Wendy Davis reports:
…. When privacy advocates complain about behavioral targeting techniques, industry executives tend to respond by condemning the critics as ivory-tower elitists. But new research is increasingly casting doubt on the idea that the average consumer doesn’t care about behavioral targeting.
In September, a telephone survey of 1,000 people revealed that two out of three Web users didn’t want tailored ads. Now, a recent report out by Carnegie Mellon’s Aleecia McDonald and Lorrie Faith Cranor concludes that behavioral advertising appears to violate people’s expectations and is “understood as a source of privacy harm” by consumers.

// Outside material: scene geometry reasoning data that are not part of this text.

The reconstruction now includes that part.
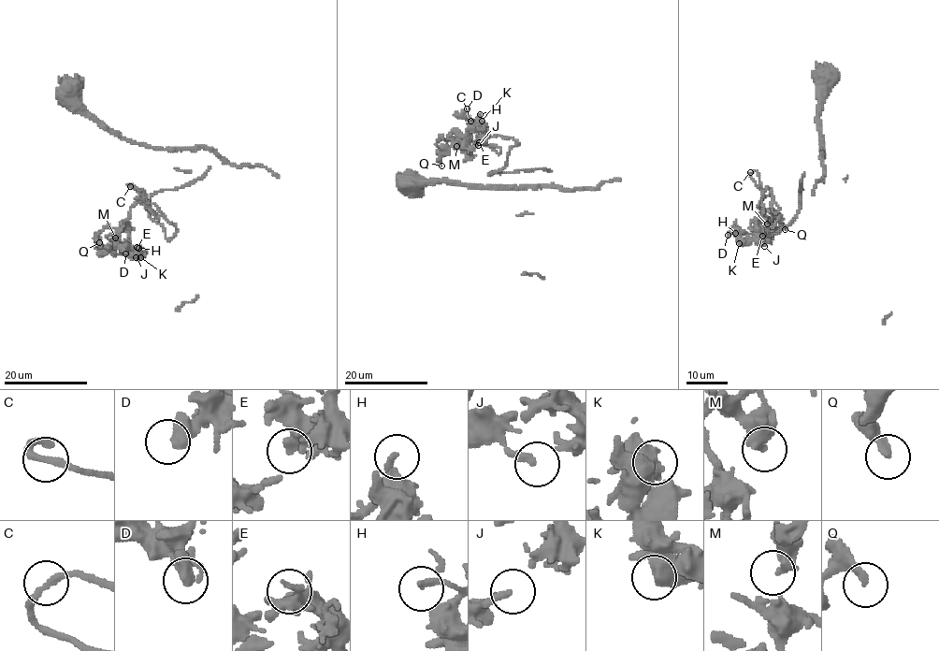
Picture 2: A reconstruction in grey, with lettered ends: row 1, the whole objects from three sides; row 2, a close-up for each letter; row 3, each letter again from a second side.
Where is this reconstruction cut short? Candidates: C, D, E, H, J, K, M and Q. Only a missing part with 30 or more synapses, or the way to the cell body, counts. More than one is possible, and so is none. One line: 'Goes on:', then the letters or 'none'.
Goes on: none

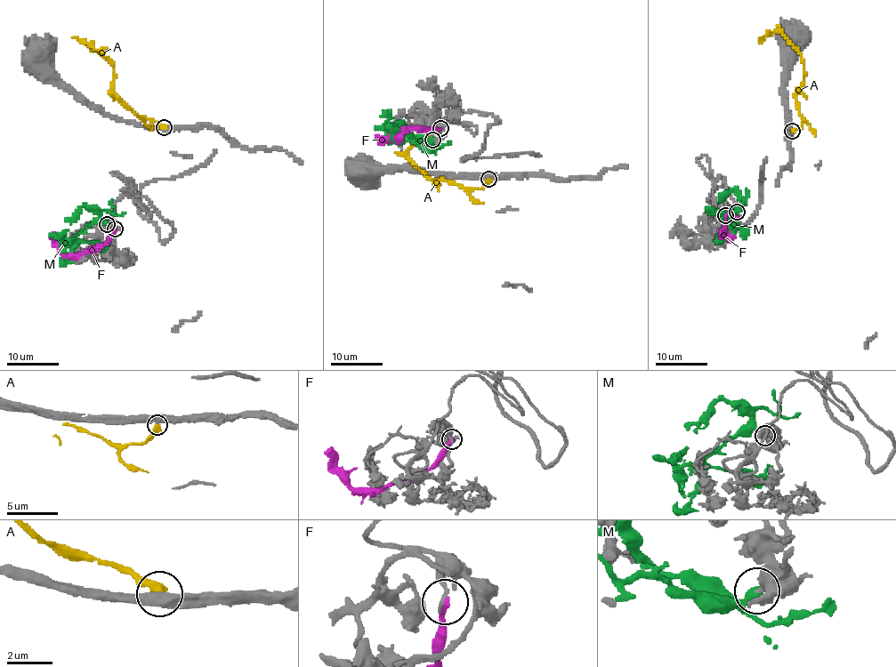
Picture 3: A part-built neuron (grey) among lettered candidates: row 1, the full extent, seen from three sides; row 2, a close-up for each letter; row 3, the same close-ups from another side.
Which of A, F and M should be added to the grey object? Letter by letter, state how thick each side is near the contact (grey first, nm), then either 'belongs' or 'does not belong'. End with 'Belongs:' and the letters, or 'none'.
A: 480 nm thick on the grey side, 440 nm on the other; does not belong
F: 160 nm thick on the grey side, 240 nm on the other; does not belong
M: 550 nm thick on the grey side, 460 nm on the other; does not belong
Belongs: none

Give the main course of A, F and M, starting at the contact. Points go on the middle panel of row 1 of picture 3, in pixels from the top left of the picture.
A: (488, 180), (480, 188), (466, 190), (442, 179), (437, 185), (407, 155), (416, 140), (428, 134)
F: (439, 129), (408, 128), (388, 137), (375, 135)
M: (431, 140), (414, 140), (406, 136), (399, 142), (387, 124)

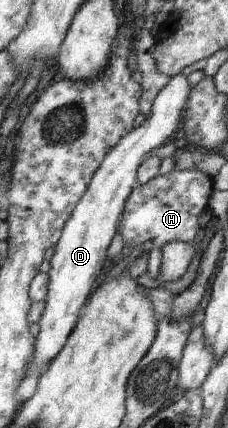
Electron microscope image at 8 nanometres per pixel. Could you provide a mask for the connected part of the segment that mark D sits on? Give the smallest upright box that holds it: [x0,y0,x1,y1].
[25,74,191,377]

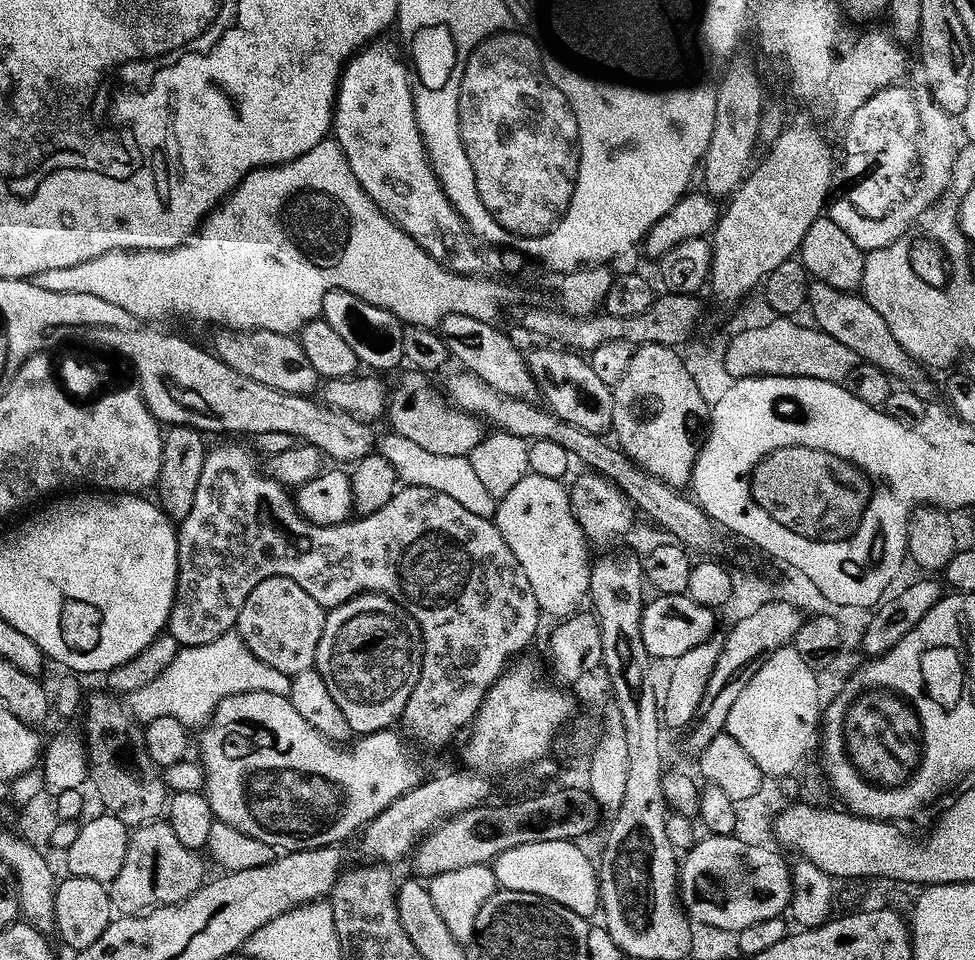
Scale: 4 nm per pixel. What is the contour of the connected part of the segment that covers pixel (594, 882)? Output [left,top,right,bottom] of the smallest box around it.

For the paper, “An Empirical Study of How People Perceive Online Behavioral Advertising,” the researchers conducted in-depth interviews with 14 people. The qualitative study was meant to drill down into people’s subjective attitudes towards online ad targeting.
Read more on MediaPost.
The McDonald and Cranor study, An Empirical Study of How People Perceive Online
Behavioral Advertising, can be downloaded here (pdf). From the Abstract:
We performed a series of in-depth qualitative interviews with 14 subjects who answered
advertisements to participate in a university study about Internet advertising. Subjects were not informed this study had to do with behavioral advertising privacy, but raised privacy concerns on their own unprompted. We asked, “what are the best and worst things about Internet advertising?” and “what do you think about Internet advertising?” Participants held a wide range of views ranging from enthusiasm about ads that inform them of new products and discounts they would not otherwise know about, to resignation that ads are “a fact of life,” to resentment of ads that they find “insulting.” Many participants raised privacy issues in the first few minutes of discussion without any prompting about privacy. We discovered that many
participants have a poor understanding of how Internet advertising works, do not understand the use of first-party cookies, let alone third-party cookies, did not realize that behavioral advertising already takes place, believe that their actions online are completely anonymous unless they are logged into a website, and believe that there are legal protections that prohibit companies from sharing information they collect online. We found that participants have substantial confusion about the results of the actions they take within their browsers, do not understand the technology they work with now, and clear cookies as much out of a notion of hygiene as for privacy. When we asked participants to read the NAI opt-out cookie description, only one understood the text. One participant expressed concern the NAI opt-out program was actually a scam to gather additional personal information. No participants had heard of opt-out cookies or flash cookies. We also found divergent views on what constitutes advertising. Industry self-regulation guidelines assume consumers can distinguish third-party widgets from first-party content, and further assume that consumers understand data flows to third-party advertisers. Instead, we find some people are not even aware of when they are being advertised to, let alone aware of what data is collected or how it is used.